A. I undoubtedly feel more motivated. For example, the first painting that I’ve sold since I've been online, I sold to a collector in Singapore. Without this opportunity, I would have never had the visibility to make this possible. Before, you could only sell locally and I have participated in several art fairs here in Italy, but at times like these, those types of channels show their unpredictable vulnerability.
To be honest, the online channel does penalize my new technique a bit. Because "live", my works can be more easily appreciated as it is easier to take in the different materials and you can see all the individual small "pixels" of paper that make up the painting from up close.
Q. How has your work evolved over time – has it been a gradual process or rather rapid developments?
A. I think it has been a very slow and gradual process that has been sped up in recent years. I could compare it to a logarithmic curve. Suffice it to say, that 20 years ago I was working with clay and making half busts and bas reliefs; then I had a very, very long pause and only resumed with art at the end of 2014, leaving behind (but only temporarily) the third dimension and dedicating myself to the 2 dimensional.
At the beginning of 2017, I started with this new painting technique that evolved quickly, sometimes by accident, until it led me to my latest works. I am an experimenter. I like to find new ways, new paths, new techniques, new materials, and use them to convey a message. This technique lends itself to many other variables to try, to experiment, and to discover. The time available, however, is never enough.
You are one of those (n.590), 2022
Acrylic and Paper on Canvas
Q. Do you feel like the last year has caused a shift in your personal or professional priorities?
A. No, I do not think so. I have certainly felt the effects. This strange period we are living through has allowed me to further evolve my new technique. During the quarantine, for example, I had run out of A4 paper and was forced to use any type of paper at home: all the paper I would normally throw away I now transformed into "pixels" of paper to make paintings. Thanks to the quarantine I was able to reach a new level of materiality in my work, an aspect that is of great importance to me given my beautiful experience with sculpture. Without the quarantine, I would perhaps have kept on using those delicate sheets of A4 paper.
However, the lockdown and forced quarantine has also resulted in a significant increase in domestic violence with especially women as the victim. This issue has prompted me to work on a series dedicated to the world of women and their difficult experiences.
Q. What motivates you?
A.
"My continuous evolution has fuelled me. In recent works I have focused on my need to tell stories, imagining short scenes of lived "female" life, the suffering, the redemption."
At this stage, I am conceiving the background story, to be represented visually in the realization of the painting.
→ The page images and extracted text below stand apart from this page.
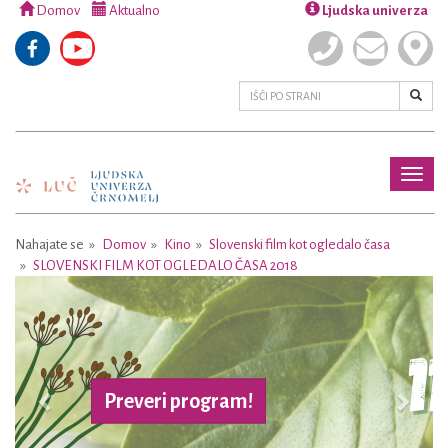
Domov
Aktualno
Ljudska univerza
Toggl
naviga
Nahajate se
Domov
Kino
Slovenski film kot ogledalo časa
SLOVENSKI FILM KOT OGLEDALO ČASA 2018
Previous
Next
Preveri program!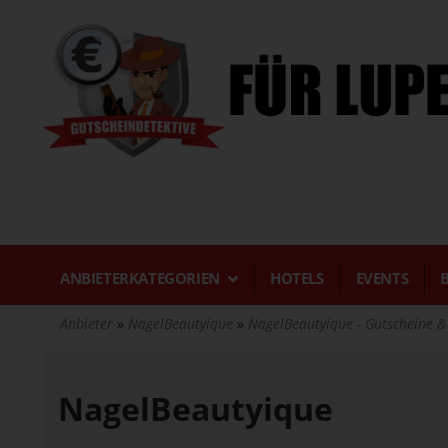
Direkt
zum
Inhalt
ANBIETERKATEGORIEN
HOTELS
EVENTS
Anbieter
NagelBeautyique
NagelBeautyique - Gutscheine 
NagelBeautyique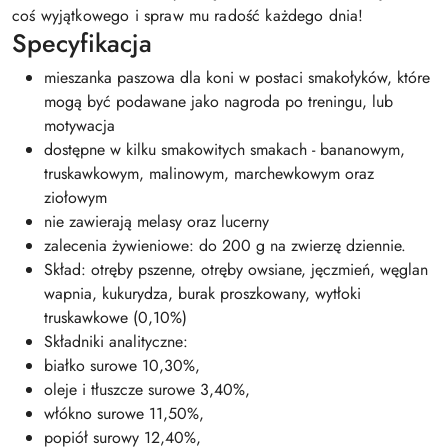
coś wyjątkowego i spraw mu radość każdego dnia!
Specyfikacja
mieszanka paszowa dla koni w postaci smakołyków, które
mogą być podawane jako nagroda po treningu, lub
motywacja
dostępne w kilku smakowitych smakach - bananowym,
truskawkowym, malinowym, marchewkowym oraz
ziołowym
nie zawierają melasy oraz lucerny
zalecenia żywieniowe: do 200 g na zwierzę dziennie.
Skład: otręby pszenne, otręby owsiane, jęczmień, węglan
wapnia, kukurydza, burak proszkowany, wytłoki
truskawkowe (0,10%)
Składniki analityczne:
białko surowe 10,30%,
oleje i tłuszcze surowe 3,40%,
włókno surowe 11,50%,
popiół surowy 12,40%,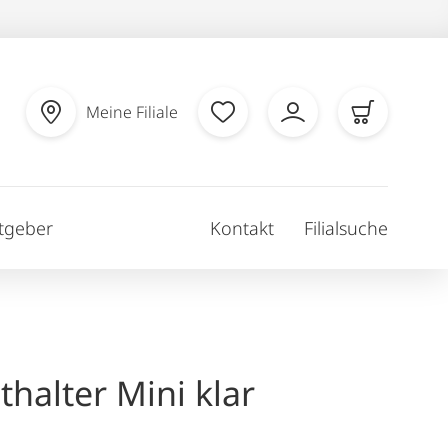
Meine Filiale
tgeber
Kontakt
Filialsuche
thalter Mini klar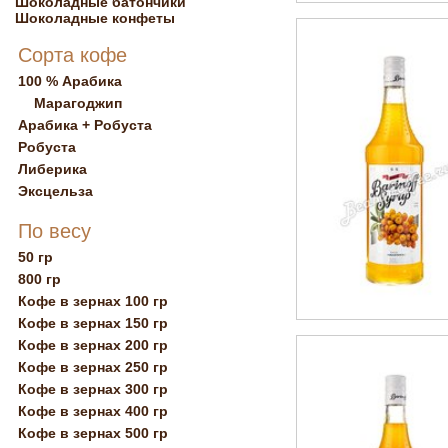
Шоколадные батончики
Шоколадные конфеты
Сорта кофе
100 % Арабика
Марагоджип
Арабика + Робуста
Робуста
Либерика
Эксцельза
По весу
50 гр
800 гр
Кофе в зернах 100 гр
Кофе в зернах 150 гр
Кофе в зернах 200 гр
Кофе в зернах 250 гр
Кофе в зернах 300 гр
Кофе в зернах 400 гр
Кофе в зернах 500 гр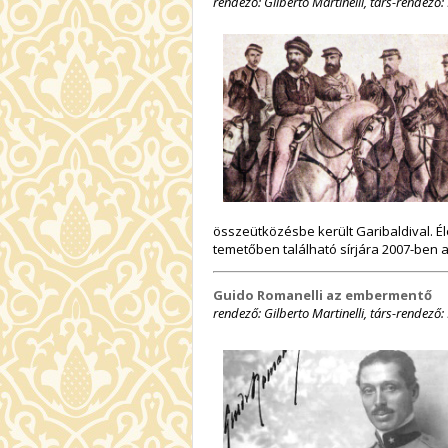
rendező: Gilberto Martinelli, társ-rendező:
összeütközésbe került Garibaldival. É
temetőben található sírjára 2007-ben 
Guido Romanelli az embermentő
rendező: Gilberto Martinelli, társ-rendező: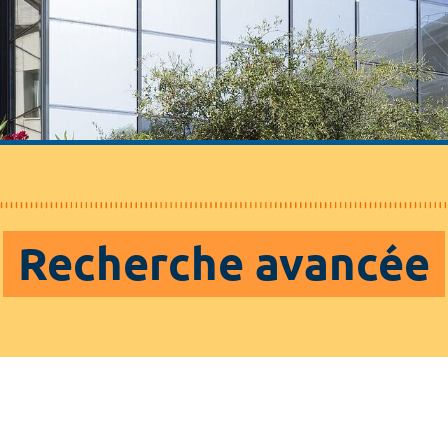
Recherche avancée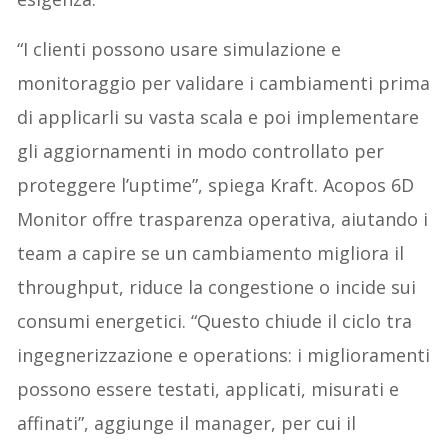
“I clienti possono usare simulazione e
monitoraggio per validare i cambiamenti prima
di applicarli su vasta scala e poi implementare
gli aggiornamenti in modo controllato per
proteggere l’uptime”, spiega Kraft. Acopos 6D
Monitor offre trasparenza operativa, aiutando i
team a capire se un cambiamento migliora il
throughput, riduce la congestione o incide sui
consumi energetici. “Questo chiude il ciclo tra
ingegnerizzazione e operations: i miglioramenti
possono essere testati, applicati, misurati e
affinati”, aggiunge il manager, per cui il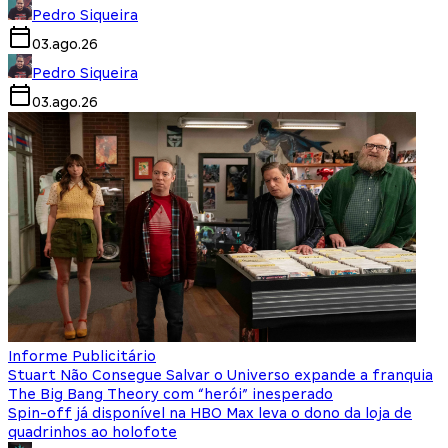
Pedro Siqueira
03.ago.26
Pedro Siqueira
03.ago.26
Informe Publicitário
Stuart Não Consegue Salvar o Universo expande a franquia
The Big Bang Theory com “herói” inesperado
Spin-off já disponível na HBO Max leva o dono da loja de
quadrinhos ao holofote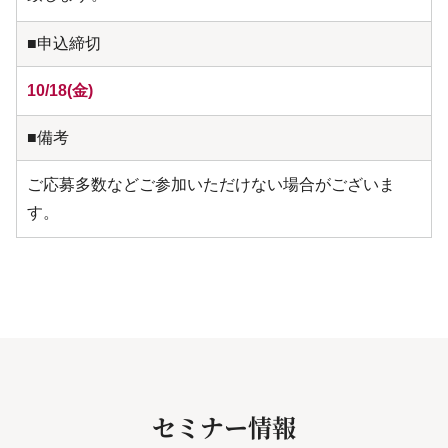
■申込締切
10/18(金)
■備考
ご応募多数などご参加いただけない場合がございま
す。
セミナー情報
The picture that comes out is nothing but the frame, the shot of that precise moment that should contain, in itself, the whole story.
A woman mistreated by her drunken partner; a woman who hides her tears by passing them off as an allergy; a woman who gets angry because she doesn't see her ex-boyfriend doesn’t show up for an appointment; a woman who has blood on her lips and doesn’t understand why; a woman in ecstasy over a wonderful piece of news she received; a woman destroyed by lies but hopeful that time will lead to the truth, etc.
While Untying the Knot (nr. 585), 2022
Mixed Media on Canvas
Q. Which other creatives, books, movies or music inspire you?
A. I look everywhere for short stories to tell: in real life, in the news, in movies, on the web. But the medium of greatest inspiration is the book.
"Reading a book, the mind immediately imagines, the mind immediately draws, the mind immediately constructs the scene just read. Bringing the imagined story back to canvas becomes child's play at that point."
Q. Could you describe your work in three words?
A. Micro, Macro and something in the middle.